Robert B. Young, M.D., is a psychiatrist who also writes for Doctors for Responsible Gun Ownership at DRGO.us.
Being disagreeable has become a justification for censorship.
The current notion that we must avoid hurting anyone’s feelings is becoming oppressive. Particularly in academia, deviation from this standard can lead to educational or career consequences. Speaking up for gun rights, for instance, is virtually verboten; even a seven-year-old boy who chewed a Pop-Tart into the vague shape of a gun was punished by school authorities, who suspended him for brandishing the pastry in play.

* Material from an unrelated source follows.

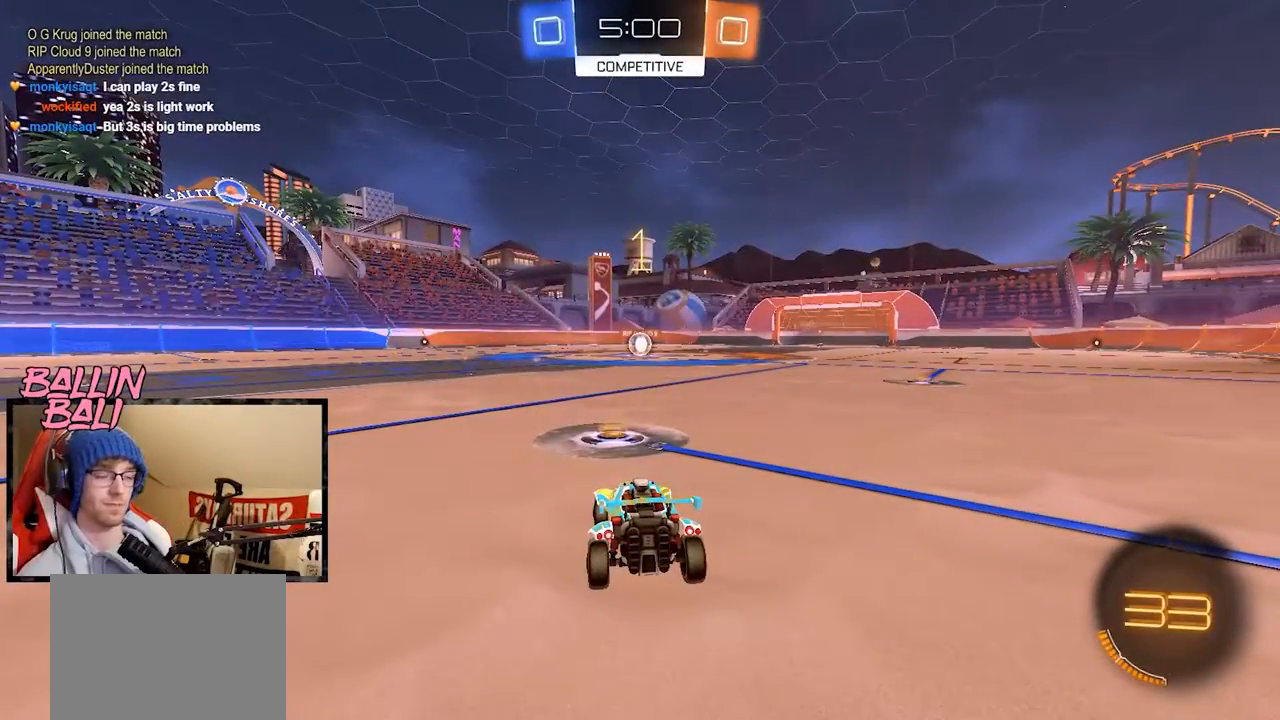
{"buttons": ["R1", "R2"], "left_stick": "center", "right_stick": "center", "events": []}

Now a court has jumped on the bandwagon. On April 27, the Seventh Circuit Court of Appeals decided Friedman v. City of Highland Park, Illinois, voting two to one to back the city’s banning of certain firearms and magazine capacities, partly based on feelings: “If it has no other effect, Highland Park’s ordinance may increase the public’s sense of safety.#…#If a ban on semiautomatic guns and large-capacity magazines reduces the perceived risk from a mass shooting, and makes the public feel safer as a result, that’s a substantial benefit.” Left unexamined is how anyone’s feelings are more important than actual risk, or how the court can override the Bill of Rights. As the dissenting judge correctly stated, “Both the ordinance and this court’s opinion upholding it are directly at odds with the central holdings of Heller and McDonald.”